El Valladolid ganó el trofeo Ramón Losada en un partido vibrante, con muchas ocasiones de gol y juego espectacular por momentos. El equipo pucelano logró una victoria justa, que debió ser más amplia. En la primera parte, el conjunto de Mendilíbar estuvo mejor posicionado en el campo y controló el partido casi a placer. El dominio blanquivioleta provocó descoordinación en la defensa gijonesa, pero sin transformar en gol sus aproximaciones a la meta de Sergio.
El primer tanto llegó en una jugada de tiralíneas que Héctor acabó de resolver tras cierto barullo en el área. A partir de ese momento, las llegadas del Valladolid fueron más fluidas y pusieron en aprietos a la zaga del Sporting. Ogbeche pudo marcar a puerta vacía, pero le faltó precisión a la hora de ejecutar su disparo.

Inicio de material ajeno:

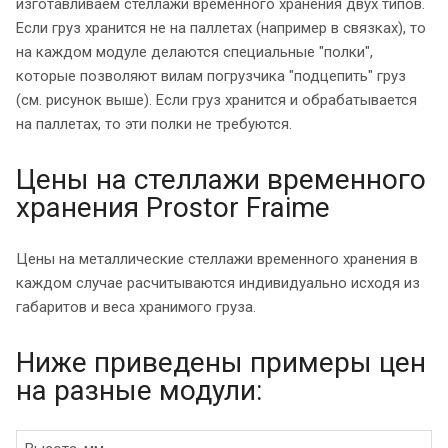
изготавливаем стеллажи временного хранения двух типов.
Если груз хранится не на паллетах (например в связках), то
на каждом модуле делаются специальные "полки",
которые позволяют вилам погрузчика "подцепить" груз
(см. рисунок выше). Если груз хранится и обрабатывается
на паллетах, то эти полки не требуются.
Цены на стеллажи временного
хранения Prostor Fraime
Цены на металлические стеллажи временного хранения в
каждом случае расчитываются индивидуально исходя из
габаритов и веса хранимого груза.
Ниже приведены примеры цен
на разные модули:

El equipo de gijonés sólo llegó a los dominios de Butelle en acciones de estrategia, casi siempre con Pina, como lanzador, y el lateral Jorge, como cabeceador: en tres ocasiones probó fortuna el defensa , pero no fue capaz de batir a Butelle.
Diferencia insalvable.
Noticias relacionadas
En el descanso, Preciado introdujo los tres primeros cambios: la presencia de Luis Morán y Carlos Álvarez se dejó notar. El sistema de juego pasó a un 4-4-2, con clara vocación ofensiva, aunque, curiosamente, en la primera acción de peligro del Valladolid Kome aumentó la diferencia, tras un error de la zaga rojiblanca.
El partido se animó con el gol de Karanka, en un buen desvío de Carlos Álvarez, tras centro de Pina. A continuación, Preciado modificó el equipo con siete cambios más y puso en liza el que parece será bloque titular de la temporada. El Sporting atacó con más sentido y tuvo ocasiones para empatar, aunque las más claras fueron del Valladolid. La jugada polémica del partido llegó a 11 minutos del final, en una caída de Carlos Álvarez en el área que el ovetense Piñeiro Crespo no sancionó.